Jan Zelezny’s (Czech) World Record has stood for 24 years since he threw 98.48 metres but 27-year-old Vetter’s effort on his third attempt came close, landing 72 centimetres shy of the Czech’s mark.
Zelezny, 54-year-old, was a World and Olympic Champion and is widely considered to be the greatest javelin thrower of the modern era, he also has the second, third and fourth best performances of all time.
Our very own Yego began to hone his technique by studying the likes of former world and Olympic champion Andreas Thorkildsen and 2007 world champion Tero Pitkamaki on YouTube.

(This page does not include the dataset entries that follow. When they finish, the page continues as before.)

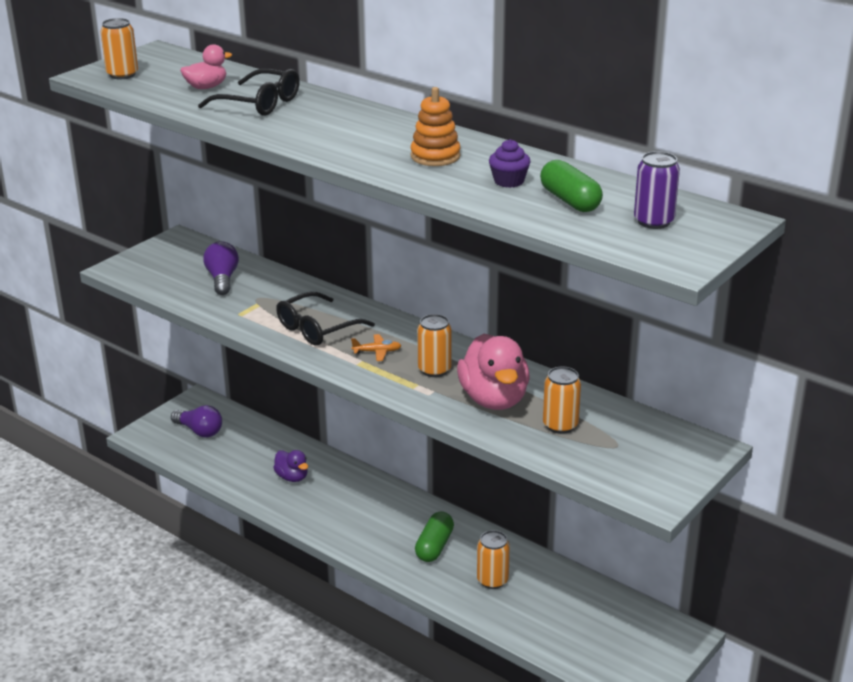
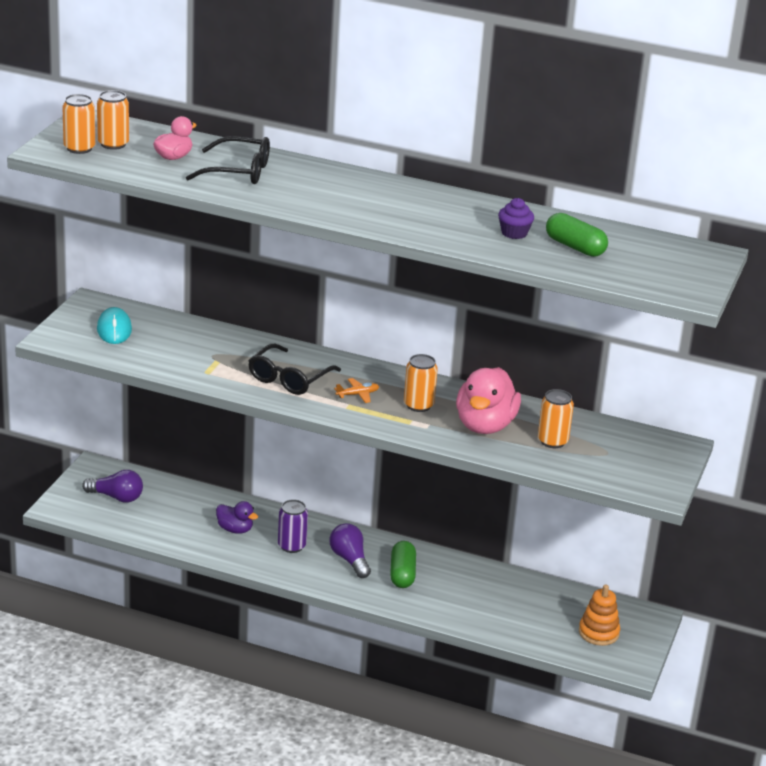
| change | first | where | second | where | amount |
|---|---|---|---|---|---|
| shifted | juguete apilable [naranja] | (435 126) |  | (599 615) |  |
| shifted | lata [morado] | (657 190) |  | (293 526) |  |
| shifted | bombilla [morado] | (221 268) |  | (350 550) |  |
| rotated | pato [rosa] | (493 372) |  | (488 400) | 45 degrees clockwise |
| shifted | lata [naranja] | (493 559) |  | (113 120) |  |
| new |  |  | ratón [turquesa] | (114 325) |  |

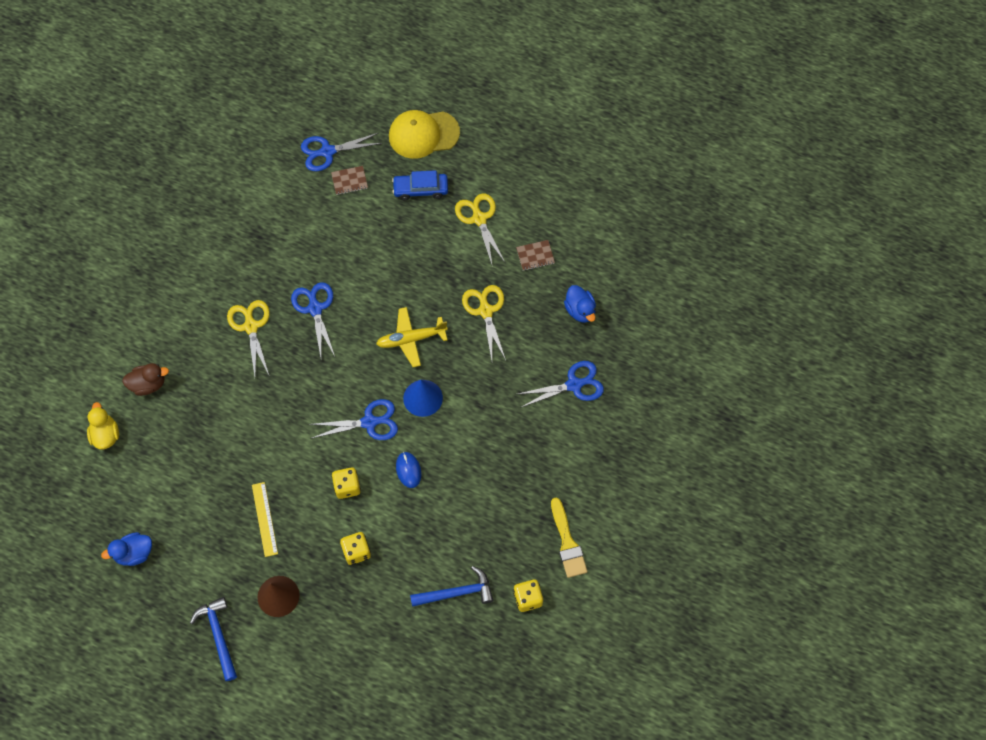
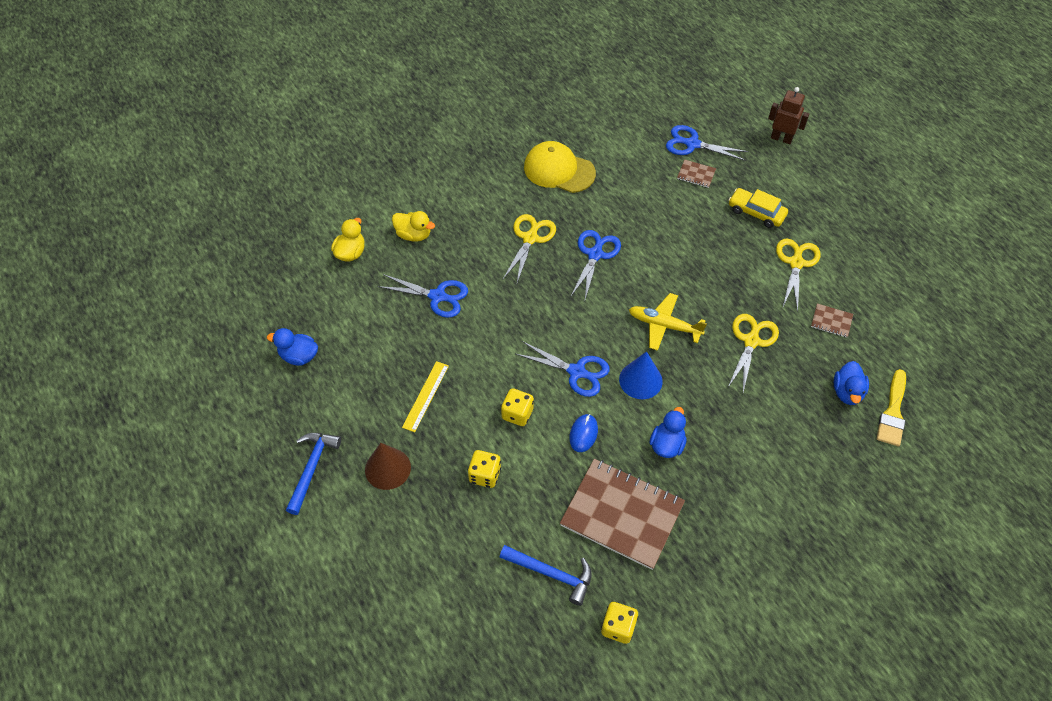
| change | first | where | second | where | amount |
|---|---|---|---|---|---|
| shifted | gorra [amarillo] | (424 134) |  | (560 167) |  |
| repainted | coche [azul] | (420 185) | coche [amarillo] | (758 208) |  |
| shifted | tijeras [azul] | (561 384) |  | (422 296) |  |
| repainted | pato [marrón] | (145 379) | pato [amarillo] | (413 226) |  |
| shifted | pincel [amarillo] | (569 538) |  | (891 407) |  |
| new |  |  | robot [marrón] | (788 115) |  |
| new |  |  | pato [azul] | (668 432) |  |
| new |  |  | cuaderno [marrón] | (622 514) |  |

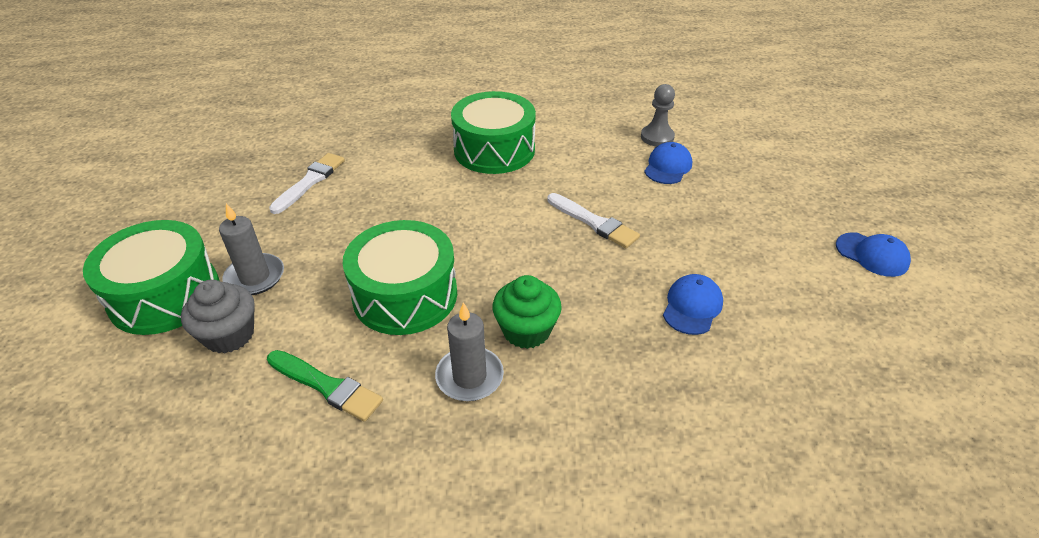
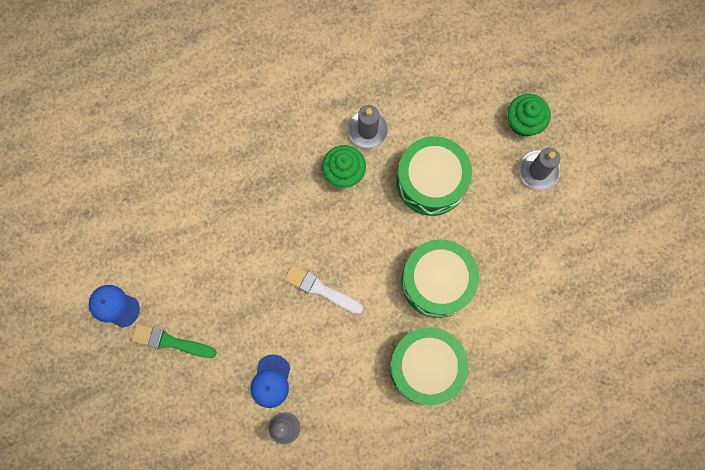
| change | first | where | second | where | amount |
|---|---|---|---|---|---|
| gone | pincel [blanco] | (307 183) |  |  |  |
| shifted | tambor [verde] | (151 277) |  | (440 278) |  |
| gone | gorra [azul] | (693 304) |  |  |  |
| repainted | magdalena [gris] | (218 316) | magdalena [verde] | (529 115) |  |
| shifted | pincel [verde] | (325 386) |  | (174 341) |  |

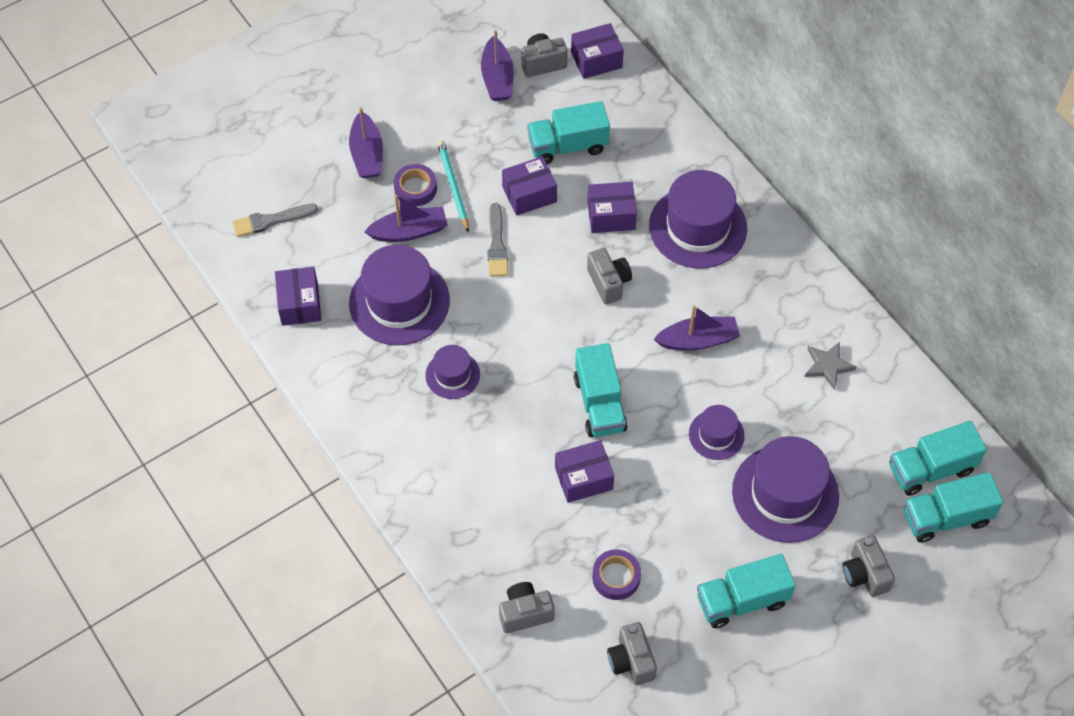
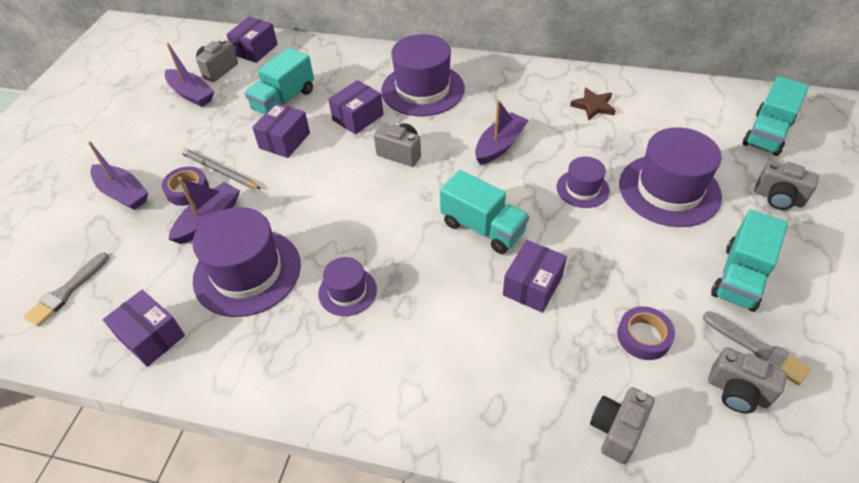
| change | first | where | second | where | amount |
|---|---|---|---|---|---|
| repainted | lápiz [turquesa] | (453 186) | lápiz [gris] | (220 168) |  |
| shifted | pincel [gris] | (497 240) |  | (756 348) |  |
| repainted | estrella [gris] | (830 366) | estrella [marrón] | (593 104) |  |
| gone | camión [turquesa] | (938 458) |  |  |  |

Unlike so many popular Kenyan athletes, Yego was never an endurance runner. The 31-year-old megastar in 2014 revealed that after being lapped during a primary school 10,000m race aged 13 he wisely sought an alternative discipline, and the rest is history.
Yego, who also learnt about javelin from his older brother (Henry Kiprono), soon defeated his sibling to win his first school title, and at secondary school, he continued to develop.
Yego revealed in June that he was concerned by the dearth in talent in his discipline.
‘Mr YouTube’ told Xinhua that the biggest challenge field event athletes face in Africa is lack of government support.
Yego, however, said that there is light at the end of the tunnel as results at continental level have been promising.
He stated the youth should be comfortable taking up the javelin and focus on qualifying for the Olympics or World Championships.
Yego, who has recovered from persistent groin and ankle injuries over the last four years, said he would do everything possible to win gold at the Tokyo Games next year, which he revealed would be his final Olympics.
Yego is the African record and Commonwealth record holder with a personal best of 92.72 metres.
He won the javelin title at the All-Africa Games in 2011 and the African Championships in 2012 and 2014.
The celebrated Kenyan son won silver at the 2016 Summer Olympics in Rio de Janeiro.